依頼内容 A: 表示テキストのうち、「わたしは、ショスタコーヴィチ」から「かったのだろうか…(*_*)」までを一字一句そのまま書き写してください。

表示テキスト:
* * * * * * *

忘備録 【ソ連文化史に関して】

今は主にショスタコーヴィチ関連。

前回投稿分の和訳について

前回の投稿で、グリークマン書簡集(まだ前書き)のp.4を訳し終えましたが、かなり苦労しました。

わたしは、ショスタコーヴィチの生きたソ連時代に関しては少しは知っているつもりですが、プーシキンの時代、つまりバイロンの時代についての世界史の知識はすっかり抜けてしまっています…。「復活しつつあるギリシャ」のくだりは、何のことかわからず、「バイロン ギリシャ」などでググってやっと、ギリシャの革命(ギリシャ独立戦争)の話をしているとわかりました。世界史で学んだことを咄嗟に思い出せない自分が情けなかった……_(:3」z)_

それから、ロシア語特有の繋げ方で、一文がとんでもなく長くなっている部分や、そのまま日本語に訳すと読みにくくなる部分が非常に多く(※英語とかもそうですが、ロシア語も、前の文や単語の装飾を後ろにどんどんくっつけて長くできるタイプの言語です。日本語は装飾は基本的に前に出さないとダメですね。)、読みやすいように少し変えようか考えたのですが、わたしが翻訳を始める前に宣言した通り、元の文章を極力そのまま訳す(意訳などは出来る限り避ける)ということを決めてたので、あえてそのままにしました。

というのも、この資料の訳は、読みやすさを失ってでも、元の表現を残せる限り残したほうが、訳す価値があると思うんです。

ロシア語でしか使わない表現、日本語にはない表現も敢えて日本語に当てはめず、そのままにしましたが、これで良かったのだろうか…(*_*)

わたしは普段、小説などを翻訳するときはやや意訳して、出来るだけ自然な響きの日本語にしようとする人間なので、このように不自然だと自分でわかっている日本語のままにしておくのは、「ぐぬぬ…」って感じがします_:(´ཀ`」 ∠):

『グリークマンへの手紙』和訳 p.4

(p.4、16行目から)

  このことについて、プーシキンは1825年11月下旬、ミハイロフスコエから友人のP. A. ヴァーゼムスキーに宛てた手紙に、興奮気味に書いていた(*)。プーシキンの手紙の驚くべき点は、回想録の話題に関する実に意外な視点や反復、また、天才と張り合うため、同等になるために、私的な生活において不可避な弱みを貪欲に探し出そうとする群衆の、卑劣な好奇心から天才を守ろうとする意欲である。しかも、プーシキンの解釈では、「群衆」とは、詩人に敵意を持って対立する、保守的かつ愚かな勢力なのだ。周知の通り、このような理念が、彼の一連の詩作品の根底にあったのである。

* * * * * * *

保存データ:
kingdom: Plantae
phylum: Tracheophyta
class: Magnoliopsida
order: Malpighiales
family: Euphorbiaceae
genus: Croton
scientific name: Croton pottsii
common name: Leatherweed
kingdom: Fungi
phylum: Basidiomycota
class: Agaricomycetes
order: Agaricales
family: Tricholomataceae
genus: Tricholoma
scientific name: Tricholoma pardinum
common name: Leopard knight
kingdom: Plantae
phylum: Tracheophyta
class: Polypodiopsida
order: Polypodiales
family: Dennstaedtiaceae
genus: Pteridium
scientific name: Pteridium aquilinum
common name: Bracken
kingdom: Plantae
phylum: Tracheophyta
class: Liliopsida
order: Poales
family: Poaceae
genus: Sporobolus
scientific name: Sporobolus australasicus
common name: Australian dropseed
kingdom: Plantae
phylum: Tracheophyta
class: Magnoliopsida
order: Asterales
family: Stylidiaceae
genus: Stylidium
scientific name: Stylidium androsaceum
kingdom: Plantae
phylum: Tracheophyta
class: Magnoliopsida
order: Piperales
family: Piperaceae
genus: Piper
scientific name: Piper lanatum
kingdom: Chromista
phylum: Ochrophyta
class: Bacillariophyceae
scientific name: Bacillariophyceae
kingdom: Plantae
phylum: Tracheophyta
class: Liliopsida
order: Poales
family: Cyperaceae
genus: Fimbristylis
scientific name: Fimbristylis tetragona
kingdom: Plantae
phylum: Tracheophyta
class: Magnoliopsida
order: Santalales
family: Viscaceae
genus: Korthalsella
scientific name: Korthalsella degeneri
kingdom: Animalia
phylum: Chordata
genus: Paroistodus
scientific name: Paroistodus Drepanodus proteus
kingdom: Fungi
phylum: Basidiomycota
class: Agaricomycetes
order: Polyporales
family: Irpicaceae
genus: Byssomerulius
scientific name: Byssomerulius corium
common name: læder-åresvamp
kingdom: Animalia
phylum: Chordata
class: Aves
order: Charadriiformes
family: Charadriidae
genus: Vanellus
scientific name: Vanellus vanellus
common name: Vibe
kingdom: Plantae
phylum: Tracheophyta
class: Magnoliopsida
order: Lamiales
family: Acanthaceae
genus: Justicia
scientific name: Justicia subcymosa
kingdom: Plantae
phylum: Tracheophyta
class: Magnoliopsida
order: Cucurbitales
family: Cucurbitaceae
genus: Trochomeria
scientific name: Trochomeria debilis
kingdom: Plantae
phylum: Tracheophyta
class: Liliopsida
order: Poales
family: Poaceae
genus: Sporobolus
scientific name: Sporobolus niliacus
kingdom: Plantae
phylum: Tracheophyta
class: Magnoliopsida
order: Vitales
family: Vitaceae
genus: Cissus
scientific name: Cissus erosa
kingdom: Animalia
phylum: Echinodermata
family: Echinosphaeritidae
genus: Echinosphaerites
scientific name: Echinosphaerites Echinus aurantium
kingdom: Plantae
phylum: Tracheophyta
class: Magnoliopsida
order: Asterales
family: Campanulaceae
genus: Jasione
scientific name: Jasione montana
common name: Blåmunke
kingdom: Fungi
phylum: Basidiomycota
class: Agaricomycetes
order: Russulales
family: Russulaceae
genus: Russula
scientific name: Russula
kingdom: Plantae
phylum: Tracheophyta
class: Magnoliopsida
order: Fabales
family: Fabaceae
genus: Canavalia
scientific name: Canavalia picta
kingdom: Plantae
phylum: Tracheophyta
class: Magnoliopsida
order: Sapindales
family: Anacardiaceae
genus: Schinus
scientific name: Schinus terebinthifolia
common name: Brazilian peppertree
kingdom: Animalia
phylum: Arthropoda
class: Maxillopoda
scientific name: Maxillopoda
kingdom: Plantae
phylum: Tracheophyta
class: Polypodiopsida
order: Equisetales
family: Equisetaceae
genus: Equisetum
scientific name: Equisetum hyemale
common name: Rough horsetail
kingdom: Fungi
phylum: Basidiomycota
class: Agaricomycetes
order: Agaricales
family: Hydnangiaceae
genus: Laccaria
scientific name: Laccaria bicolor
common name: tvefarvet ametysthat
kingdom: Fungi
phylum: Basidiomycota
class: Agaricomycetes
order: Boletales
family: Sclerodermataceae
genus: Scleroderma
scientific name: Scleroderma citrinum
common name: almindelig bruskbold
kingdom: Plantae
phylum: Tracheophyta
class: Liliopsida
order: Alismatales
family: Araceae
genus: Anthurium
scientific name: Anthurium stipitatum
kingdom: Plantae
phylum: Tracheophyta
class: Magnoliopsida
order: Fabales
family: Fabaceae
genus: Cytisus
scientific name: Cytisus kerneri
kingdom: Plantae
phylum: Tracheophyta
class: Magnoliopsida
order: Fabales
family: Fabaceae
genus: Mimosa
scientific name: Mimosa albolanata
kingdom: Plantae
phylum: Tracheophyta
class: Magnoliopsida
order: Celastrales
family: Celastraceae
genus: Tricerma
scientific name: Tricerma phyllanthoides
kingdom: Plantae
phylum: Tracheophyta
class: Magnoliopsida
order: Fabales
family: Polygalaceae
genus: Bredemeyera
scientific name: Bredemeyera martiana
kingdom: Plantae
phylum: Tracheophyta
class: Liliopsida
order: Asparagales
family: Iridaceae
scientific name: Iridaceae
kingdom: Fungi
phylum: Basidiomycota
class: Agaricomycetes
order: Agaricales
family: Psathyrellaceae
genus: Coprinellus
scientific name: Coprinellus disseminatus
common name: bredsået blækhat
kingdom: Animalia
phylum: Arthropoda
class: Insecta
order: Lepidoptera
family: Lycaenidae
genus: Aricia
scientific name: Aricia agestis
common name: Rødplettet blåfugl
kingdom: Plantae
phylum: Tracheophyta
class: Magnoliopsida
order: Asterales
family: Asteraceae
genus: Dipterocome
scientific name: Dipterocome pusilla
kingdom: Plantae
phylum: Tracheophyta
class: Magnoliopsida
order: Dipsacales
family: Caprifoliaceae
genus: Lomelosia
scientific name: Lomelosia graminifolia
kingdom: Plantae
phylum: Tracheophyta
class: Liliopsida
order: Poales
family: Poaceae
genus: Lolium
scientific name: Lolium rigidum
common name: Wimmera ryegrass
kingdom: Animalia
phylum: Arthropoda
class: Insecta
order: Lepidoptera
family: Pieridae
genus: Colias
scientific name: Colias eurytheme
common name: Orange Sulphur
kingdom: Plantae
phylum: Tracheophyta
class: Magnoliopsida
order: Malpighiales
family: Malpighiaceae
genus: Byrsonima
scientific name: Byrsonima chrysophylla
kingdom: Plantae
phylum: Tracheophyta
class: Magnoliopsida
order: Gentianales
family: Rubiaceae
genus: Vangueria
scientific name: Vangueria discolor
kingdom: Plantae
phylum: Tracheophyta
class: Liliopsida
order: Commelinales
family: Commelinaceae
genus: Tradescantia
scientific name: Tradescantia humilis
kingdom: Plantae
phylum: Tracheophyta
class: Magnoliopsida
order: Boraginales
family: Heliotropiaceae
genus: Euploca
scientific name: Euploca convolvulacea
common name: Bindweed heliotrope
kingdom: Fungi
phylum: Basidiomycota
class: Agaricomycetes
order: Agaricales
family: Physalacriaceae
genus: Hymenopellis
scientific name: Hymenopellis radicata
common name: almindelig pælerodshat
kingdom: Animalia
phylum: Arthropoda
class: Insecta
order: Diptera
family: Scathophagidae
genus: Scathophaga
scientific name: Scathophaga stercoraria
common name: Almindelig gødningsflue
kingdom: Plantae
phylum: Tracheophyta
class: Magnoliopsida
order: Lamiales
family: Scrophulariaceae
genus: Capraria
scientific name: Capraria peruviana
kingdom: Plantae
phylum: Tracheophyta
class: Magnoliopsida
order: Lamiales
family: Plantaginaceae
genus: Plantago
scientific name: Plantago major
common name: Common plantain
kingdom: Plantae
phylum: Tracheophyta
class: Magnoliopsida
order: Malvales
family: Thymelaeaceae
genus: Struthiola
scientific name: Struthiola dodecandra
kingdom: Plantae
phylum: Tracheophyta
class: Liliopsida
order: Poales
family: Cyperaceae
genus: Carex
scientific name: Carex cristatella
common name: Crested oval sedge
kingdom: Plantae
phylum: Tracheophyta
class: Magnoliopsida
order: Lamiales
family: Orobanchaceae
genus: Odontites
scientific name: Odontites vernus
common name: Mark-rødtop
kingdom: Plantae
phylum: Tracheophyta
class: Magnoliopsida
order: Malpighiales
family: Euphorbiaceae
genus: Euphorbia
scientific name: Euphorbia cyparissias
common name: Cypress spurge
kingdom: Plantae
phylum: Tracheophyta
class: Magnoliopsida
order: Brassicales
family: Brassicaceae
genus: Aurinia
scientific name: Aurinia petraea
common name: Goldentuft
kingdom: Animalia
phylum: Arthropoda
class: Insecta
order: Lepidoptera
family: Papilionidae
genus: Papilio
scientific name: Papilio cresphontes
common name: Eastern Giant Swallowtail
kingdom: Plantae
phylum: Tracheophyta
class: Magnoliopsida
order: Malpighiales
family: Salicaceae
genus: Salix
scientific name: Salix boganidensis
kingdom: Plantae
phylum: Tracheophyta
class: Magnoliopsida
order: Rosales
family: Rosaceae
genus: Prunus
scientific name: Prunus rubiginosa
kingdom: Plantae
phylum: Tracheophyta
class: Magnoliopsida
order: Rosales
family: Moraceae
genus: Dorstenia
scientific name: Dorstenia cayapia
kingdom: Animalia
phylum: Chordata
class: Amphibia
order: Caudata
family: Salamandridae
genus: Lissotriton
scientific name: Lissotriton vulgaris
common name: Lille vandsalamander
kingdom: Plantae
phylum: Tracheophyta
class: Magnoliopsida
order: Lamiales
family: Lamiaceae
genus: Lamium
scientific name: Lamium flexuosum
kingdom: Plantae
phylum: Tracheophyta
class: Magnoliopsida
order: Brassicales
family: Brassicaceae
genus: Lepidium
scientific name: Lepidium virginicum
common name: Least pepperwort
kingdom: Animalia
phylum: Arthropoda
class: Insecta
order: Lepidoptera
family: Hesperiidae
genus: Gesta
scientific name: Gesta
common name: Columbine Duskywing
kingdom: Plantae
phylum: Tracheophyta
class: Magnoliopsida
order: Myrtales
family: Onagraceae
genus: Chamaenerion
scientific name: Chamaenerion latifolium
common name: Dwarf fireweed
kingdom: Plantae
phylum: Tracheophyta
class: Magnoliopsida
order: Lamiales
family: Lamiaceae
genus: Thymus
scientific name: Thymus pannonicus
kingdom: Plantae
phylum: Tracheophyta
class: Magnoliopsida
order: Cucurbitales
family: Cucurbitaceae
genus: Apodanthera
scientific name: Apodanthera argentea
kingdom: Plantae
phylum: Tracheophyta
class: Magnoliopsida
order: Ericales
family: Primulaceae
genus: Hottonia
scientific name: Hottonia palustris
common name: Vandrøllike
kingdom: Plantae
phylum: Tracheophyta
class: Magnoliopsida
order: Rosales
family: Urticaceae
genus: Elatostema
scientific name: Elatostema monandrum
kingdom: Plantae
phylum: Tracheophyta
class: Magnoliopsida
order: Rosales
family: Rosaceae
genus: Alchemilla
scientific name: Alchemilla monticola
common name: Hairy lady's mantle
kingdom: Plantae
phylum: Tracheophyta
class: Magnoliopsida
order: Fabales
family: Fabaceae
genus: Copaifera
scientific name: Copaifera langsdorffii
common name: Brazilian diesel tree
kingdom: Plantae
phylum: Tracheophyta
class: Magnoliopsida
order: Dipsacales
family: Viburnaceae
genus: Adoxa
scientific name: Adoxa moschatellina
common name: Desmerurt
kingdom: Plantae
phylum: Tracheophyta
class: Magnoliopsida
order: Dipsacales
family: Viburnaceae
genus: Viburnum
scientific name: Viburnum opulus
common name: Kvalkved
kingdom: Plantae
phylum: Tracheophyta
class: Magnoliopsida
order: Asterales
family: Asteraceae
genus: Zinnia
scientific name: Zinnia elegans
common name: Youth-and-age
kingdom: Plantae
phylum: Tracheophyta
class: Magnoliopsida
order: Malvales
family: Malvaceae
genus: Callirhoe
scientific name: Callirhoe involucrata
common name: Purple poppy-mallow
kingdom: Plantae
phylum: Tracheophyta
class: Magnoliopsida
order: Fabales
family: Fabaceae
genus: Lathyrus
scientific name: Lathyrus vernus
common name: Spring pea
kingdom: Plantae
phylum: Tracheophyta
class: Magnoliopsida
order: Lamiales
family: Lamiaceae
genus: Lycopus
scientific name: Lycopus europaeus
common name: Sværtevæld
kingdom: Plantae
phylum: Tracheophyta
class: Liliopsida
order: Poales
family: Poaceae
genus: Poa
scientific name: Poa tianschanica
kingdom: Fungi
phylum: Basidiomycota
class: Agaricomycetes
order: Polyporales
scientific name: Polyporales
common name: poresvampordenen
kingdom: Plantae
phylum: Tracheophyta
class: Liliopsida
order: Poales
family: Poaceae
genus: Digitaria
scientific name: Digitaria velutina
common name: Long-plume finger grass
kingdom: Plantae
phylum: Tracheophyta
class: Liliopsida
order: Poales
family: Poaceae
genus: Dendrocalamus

* * * * * * *

依頼内容 B: レコードの先頭行から「genus: Tricholoma」を含む行まで（両端を含む）を、1行につき1つの文字列とするJSONリストとして出力してください。空行は含めないでください。

回答内容 A:
わたしは、ショスタコーヴィチの生きたソ連時代に関しては少しは知っているつもりですが、プーシキンの時代、つまりバイロンの時代についての世界史の知識はすっかり抜けてしまっています…。「復活しつつあるギリシャ」のくだりは、何のことかわからず、「バイロン ギリシャ」などでググってやっと、ギリシャの革命(ギリシャ独立戦争)の話をしているとわかりました。世界史で学んだことを咄嗟に思い出せない自分が情けなかった……_(:3」z)_

それから、ロシア語特有の繋げ方で、一文がとんでもなく長くなっている部分や、そのまま日本語に訳すと読みにくくなる部分が非常に多く(※英語とかもそうですが、ロシア語も、前の文や単語の装飾を後ろにどんどんくっつけて長くできるタイプの言語です。日本語は装飾は基本的に前に出さないとダメですね。)、読みやすいように少し変えようか考えたのですが、わたしが翻訳を始める前に宣言した通り、元の文章を極力そのまま訳す(意訳などは出来る限り避ける)ということを決めてたので、あえてそのままにしました。

というのも、この資料の訳は、読みやすさを失ってでも、元の表現を残せる限り残したほうが、訳す価値があると思うんです。

ロシア語でしか使わない表現、日本語にはない表現も敢えて日本語に当てはめず、そのままにしましたが、これで良かったのだろうか…(*_*)

回答内容 B:
[
  "kingdom: Plantae",
  "phylum: Tracheophyta",
  "class: Magnoliopsida",
  "order: Malpighiales",
  "family: Euphorbiaceae",
  "genus: Croton",
  "scientific name: Croton pottsii",
  "common name: Leatherweed",
  "kingdom: Fungi",
  "phylum: Basidiomycota",
  "class: Agaricomycetes",
  "order: Agaricales",
  "family: Tricholomataceae",
  "genus: Tricholoma"
]